If You Want To Be A Nonfiction Writer, Maybe Spend Your Twenties Mostly Doing Something Else?
It’s an awful time to try to make a living being a writer, and there are upsides to pursuing nontraditional routes
Once in a while someone asks me about how young people should break into journalism. I’m both qualified and unqualified to answer the question.
Qualified: I make a good living doing this.
Unqualified: I was born on third base to parents with graduate degrees. This means I had access to top-flight educational and other resources; the sorts of professional and social networks that are crucial if you want to carve out a place in journalism; second chances during my (many) adolescent and young-adult periods of laziness and relative dysfunction; and the ability to do un- and low-paid internships until I found a job.
So yeah, take anything I say about this with a grain of salt unless you come from similar circumstances. But I do have almost two decades of experience in journalism at this point, and I do feel invested in the question of how we are going to produce future generations of good, thoughtful writers — let’s broaden this to include both journalists and other forms of nonfiction writers — especially ones who didn’t come from the Newtons and Shaker Heights of the world. So I’ve got some thoughts on the question.
The short answer (of course) is that if it is important for you to make a significant amount of money to support yourself and/or a family you already have or intend to have soon, you shouldn’t pursue journalism or other forms of nonfiction writing. It’s a short answer but it’s the only correct one. I could not in good conscience say anything else. That out of the way, if you can delay your attempt to break into writing a bit, there might be some interesting options available to you.

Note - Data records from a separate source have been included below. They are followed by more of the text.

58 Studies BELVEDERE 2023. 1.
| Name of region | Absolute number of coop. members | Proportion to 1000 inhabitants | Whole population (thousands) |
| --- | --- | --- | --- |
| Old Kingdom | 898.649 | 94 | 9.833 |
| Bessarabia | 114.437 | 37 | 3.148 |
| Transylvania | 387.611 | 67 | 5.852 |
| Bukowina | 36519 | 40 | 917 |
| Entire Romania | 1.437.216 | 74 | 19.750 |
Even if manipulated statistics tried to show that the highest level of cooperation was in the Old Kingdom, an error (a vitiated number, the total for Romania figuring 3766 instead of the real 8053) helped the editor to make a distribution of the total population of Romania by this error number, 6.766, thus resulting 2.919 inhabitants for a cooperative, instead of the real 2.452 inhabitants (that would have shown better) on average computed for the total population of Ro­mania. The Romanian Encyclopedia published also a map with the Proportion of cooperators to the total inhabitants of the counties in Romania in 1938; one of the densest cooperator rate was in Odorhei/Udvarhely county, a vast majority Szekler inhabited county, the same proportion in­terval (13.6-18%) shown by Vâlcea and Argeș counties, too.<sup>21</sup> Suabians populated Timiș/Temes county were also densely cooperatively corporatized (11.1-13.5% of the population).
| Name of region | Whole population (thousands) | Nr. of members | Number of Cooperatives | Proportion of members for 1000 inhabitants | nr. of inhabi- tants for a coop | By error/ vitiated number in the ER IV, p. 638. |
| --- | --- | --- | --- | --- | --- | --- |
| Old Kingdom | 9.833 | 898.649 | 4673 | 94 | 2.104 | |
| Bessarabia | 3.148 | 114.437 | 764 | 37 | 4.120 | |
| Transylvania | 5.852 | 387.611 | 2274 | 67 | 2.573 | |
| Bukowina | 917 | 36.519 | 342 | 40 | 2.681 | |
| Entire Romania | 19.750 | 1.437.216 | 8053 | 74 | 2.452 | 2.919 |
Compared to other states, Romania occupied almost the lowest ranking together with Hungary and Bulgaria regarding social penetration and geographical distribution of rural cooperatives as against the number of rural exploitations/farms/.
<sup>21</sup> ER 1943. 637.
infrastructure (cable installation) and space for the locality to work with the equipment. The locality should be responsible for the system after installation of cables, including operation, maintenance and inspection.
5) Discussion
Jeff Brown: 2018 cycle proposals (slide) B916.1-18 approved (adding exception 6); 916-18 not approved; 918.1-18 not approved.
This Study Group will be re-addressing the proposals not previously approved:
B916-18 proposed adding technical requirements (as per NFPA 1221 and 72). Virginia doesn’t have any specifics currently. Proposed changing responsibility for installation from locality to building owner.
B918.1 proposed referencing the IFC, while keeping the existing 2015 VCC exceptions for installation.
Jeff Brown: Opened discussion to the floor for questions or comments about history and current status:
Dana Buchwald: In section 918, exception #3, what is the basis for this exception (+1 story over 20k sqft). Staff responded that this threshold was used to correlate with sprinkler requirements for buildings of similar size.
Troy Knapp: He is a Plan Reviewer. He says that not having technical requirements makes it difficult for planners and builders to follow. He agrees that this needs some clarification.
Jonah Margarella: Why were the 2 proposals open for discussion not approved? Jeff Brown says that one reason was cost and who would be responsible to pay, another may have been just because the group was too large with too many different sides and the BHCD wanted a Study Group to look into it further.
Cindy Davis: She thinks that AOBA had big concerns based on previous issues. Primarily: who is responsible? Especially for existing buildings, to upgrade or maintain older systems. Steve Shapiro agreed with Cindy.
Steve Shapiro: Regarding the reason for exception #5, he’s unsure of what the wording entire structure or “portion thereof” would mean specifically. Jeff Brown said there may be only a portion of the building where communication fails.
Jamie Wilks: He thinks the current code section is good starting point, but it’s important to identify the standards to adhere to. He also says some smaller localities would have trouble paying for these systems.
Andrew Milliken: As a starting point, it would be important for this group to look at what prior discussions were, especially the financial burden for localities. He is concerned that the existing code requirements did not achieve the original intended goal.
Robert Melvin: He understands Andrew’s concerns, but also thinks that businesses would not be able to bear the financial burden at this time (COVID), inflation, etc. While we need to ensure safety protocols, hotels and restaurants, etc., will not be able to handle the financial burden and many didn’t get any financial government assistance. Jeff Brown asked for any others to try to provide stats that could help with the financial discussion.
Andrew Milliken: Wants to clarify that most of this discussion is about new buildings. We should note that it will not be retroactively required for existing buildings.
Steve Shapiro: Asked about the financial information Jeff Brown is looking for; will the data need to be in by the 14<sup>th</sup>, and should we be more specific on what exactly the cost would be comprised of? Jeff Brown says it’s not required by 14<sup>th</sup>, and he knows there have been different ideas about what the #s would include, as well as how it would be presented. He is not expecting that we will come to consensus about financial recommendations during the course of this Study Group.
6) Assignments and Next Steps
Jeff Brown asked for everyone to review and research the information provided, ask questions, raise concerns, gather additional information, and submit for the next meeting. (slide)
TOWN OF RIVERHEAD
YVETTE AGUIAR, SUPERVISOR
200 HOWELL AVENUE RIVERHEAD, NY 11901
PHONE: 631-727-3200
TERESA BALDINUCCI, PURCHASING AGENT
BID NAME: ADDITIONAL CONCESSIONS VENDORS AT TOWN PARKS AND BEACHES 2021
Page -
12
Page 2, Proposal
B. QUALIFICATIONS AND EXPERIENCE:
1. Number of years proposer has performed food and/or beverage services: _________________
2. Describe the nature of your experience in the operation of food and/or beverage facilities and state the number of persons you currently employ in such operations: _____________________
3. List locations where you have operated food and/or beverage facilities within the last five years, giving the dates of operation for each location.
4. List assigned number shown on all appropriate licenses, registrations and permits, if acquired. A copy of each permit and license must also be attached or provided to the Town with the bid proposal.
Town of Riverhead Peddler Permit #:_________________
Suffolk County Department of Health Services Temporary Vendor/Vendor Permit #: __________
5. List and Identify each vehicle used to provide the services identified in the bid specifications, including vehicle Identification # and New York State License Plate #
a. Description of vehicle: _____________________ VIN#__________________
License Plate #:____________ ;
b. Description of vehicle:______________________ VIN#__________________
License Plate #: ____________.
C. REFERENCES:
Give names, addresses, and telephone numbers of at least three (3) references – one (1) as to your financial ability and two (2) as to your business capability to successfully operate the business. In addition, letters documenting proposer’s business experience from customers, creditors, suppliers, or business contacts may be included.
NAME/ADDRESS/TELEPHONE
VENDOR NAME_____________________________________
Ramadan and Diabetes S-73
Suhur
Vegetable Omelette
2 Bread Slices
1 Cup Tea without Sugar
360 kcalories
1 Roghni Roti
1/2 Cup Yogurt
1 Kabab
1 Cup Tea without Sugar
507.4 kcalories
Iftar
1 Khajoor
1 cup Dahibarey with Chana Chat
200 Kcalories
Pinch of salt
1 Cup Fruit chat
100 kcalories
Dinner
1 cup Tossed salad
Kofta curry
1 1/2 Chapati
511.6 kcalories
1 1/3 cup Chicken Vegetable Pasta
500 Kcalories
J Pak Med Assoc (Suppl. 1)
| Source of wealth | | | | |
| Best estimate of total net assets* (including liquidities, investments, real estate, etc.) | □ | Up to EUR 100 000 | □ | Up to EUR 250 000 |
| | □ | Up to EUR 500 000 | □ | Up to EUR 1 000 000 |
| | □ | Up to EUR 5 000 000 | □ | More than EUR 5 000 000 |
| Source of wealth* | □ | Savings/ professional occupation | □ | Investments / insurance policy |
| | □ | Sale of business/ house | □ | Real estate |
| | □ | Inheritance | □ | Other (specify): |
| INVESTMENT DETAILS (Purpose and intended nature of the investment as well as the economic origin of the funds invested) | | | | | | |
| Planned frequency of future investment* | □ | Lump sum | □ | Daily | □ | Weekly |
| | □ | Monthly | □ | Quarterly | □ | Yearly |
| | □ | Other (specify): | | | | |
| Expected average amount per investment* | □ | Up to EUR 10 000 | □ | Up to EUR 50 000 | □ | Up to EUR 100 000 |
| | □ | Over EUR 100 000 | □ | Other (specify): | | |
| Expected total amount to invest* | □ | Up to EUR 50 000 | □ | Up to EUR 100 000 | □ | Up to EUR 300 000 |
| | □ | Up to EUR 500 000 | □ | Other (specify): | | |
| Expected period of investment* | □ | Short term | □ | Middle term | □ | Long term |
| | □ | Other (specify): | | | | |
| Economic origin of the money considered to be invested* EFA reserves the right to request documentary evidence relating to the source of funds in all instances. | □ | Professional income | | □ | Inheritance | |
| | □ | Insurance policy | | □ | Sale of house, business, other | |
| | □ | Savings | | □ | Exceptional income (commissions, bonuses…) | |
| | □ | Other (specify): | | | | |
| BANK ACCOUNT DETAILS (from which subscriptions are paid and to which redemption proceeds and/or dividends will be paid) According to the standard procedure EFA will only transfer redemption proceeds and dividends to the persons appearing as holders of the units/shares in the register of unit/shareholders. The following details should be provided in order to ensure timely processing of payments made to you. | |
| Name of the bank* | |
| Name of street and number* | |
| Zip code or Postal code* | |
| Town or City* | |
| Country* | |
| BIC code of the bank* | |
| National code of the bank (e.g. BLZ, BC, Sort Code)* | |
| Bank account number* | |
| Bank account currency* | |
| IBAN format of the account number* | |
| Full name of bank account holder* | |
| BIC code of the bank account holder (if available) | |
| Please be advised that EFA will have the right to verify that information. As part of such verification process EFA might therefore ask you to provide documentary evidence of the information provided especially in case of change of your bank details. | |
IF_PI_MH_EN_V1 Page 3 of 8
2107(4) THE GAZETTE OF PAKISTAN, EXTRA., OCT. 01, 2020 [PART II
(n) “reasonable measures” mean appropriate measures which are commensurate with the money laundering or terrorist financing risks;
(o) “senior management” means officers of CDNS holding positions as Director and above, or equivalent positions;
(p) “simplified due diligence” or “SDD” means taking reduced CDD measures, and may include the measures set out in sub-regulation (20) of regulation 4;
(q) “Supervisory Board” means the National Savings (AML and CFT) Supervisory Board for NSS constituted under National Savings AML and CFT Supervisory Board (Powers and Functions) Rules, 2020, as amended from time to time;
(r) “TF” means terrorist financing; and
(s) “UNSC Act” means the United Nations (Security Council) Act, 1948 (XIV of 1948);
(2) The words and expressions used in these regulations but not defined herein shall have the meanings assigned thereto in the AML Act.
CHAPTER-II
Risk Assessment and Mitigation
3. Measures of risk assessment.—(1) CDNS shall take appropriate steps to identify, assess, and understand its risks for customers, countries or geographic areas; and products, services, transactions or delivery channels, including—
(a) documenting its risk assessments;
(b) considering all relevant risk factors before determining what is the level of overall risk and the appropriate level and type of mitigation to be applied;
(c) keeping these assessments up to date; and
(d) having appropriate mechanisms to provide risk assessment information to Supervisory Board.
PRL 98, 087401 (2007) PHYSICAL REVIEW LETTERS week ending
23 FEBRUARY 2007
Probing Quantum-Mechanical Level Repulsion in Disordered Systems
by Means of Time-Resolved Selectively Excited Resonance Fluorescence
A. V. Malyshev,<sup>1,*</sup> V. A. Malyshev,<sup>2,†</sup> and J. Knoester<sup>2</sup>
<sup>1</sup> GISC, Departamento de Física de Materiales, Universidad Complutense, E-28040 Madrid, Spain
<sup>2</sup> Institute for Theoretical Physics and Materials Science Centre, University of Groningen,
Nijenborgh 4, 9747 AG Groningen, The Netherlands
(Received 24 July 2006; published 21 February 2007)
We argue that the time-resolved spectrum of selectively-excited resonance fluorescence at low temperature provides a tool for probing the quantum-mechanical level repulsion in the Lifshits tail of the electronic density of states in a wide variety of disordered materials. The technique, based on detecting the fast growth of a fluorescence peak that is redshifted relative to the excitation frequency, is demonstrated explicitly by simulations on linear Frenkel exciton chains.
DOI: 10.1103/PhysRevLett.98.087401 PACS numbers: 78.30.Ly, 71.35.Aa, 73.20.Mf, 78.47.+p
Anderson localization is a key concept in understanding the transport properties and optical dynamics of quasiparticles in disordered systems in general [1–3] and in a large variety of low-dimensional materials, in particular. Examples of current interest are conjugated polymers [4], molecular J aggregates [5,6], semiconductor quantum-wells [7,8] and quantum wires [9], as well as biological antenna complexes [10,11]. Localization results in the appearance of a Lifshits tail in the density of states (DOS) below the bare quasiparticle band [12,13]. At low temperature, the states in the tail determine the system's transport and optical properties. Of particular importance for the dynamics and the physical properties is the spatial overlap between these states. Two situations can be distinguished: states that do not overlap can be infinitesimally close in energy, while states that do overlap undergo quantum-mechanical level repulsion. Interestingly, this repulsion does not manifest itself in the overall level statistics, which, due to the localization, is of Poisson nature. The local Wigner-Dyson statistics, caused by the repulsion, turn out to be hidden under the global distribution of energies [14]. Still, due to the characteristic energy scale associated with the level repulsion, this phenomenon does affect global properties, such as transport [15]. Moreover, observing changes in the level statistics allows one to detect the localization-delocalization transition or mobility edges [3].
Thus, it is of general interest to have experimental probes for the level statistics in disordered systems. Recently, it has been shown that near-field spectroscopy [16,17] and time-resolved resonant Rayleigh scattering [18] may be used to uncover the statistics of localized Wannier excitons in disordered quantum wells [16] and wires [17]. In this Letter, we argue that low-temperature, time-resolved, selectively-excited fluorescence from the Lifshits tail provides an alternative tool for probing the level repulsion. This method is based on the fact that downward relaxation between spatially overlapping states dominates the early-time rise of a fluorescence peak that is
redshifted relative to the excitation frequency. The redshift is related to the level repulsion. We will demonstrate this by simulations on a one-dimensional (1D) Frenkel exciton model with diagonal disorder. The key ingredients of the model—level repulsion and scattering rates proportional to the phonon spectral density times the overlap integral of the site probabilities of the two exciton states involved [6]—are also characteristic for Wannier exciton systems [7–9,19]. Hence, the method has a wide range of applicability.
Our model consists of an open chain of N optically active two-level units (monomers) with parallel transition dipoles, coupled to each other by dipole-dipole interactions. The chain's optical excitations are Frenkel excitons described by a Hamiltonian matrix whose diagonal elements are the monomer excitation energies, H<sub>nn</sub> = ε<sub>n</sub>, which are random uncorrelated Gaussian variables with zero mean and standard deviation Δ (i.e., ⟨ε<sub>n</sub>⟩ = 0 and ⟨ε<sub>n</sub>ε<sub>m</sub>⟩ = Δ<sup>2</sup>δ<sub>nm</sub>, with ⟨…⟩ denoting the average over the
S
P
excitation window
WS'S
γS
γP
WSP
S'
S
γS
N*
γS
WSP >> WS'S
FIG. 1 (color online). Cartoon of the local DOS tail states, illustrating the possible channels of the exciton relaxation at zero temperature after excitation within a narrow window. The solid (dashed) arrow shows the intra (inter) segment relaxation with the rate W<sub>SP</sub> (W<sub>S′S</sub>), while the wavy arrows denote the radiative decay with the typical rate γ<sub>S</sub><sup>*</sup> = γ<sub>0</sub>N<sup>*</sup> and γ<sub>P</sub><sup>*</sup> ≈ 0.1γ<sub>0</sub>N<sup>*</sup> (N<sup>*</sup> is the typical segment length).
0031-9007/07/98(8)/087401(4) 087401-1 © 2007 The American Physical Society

I’ll explain what I mean shortly. But first, let’s be clear about just how bleak the scene is. I’m writing this partly because I recently read this piece in Digiday by Sara Guaglione and found it very depressing. It’s about the collapse of the market for freelance journalism.
Freelance journalists say rates from large national publications haven’t changed in years — and they’ve had to take on more work, or supplement their income with other pursuits, according to conversations with six freelancers.
Typically, freelance journalists are paid around $0.50 to $1 a word, they told Digiday. But that rate hasn’t changed, despite rising inflation and cost of living. (The U.S. inflation rate from January 2020 to January 2024 increased by 22%, according to inflation tracker Truflation.)
“If I was paid $1,000 for a story in January 2020, I should be making almost $1,200 for that same story today. But I’m not. Rates aren’t rising at all to keep up with inflation,” said Kate Morgan, who has written for publications including The New York Times and The Wall Street Journal. Her rates haven’t changed since she became a freelancer in 2015, she said.
I agree that it would be nice for payment rates to rise with inflation, but it makes sense that they don’t, because inflation also means the effective costs of all sorts of expenses rise for the outlets themselves. You can see how “Let’s increase rates for an ever-increasing pool of desperate freelancers who might work for literal peanuts” might not be a popular or tenable-seeming opinion within a given outlet.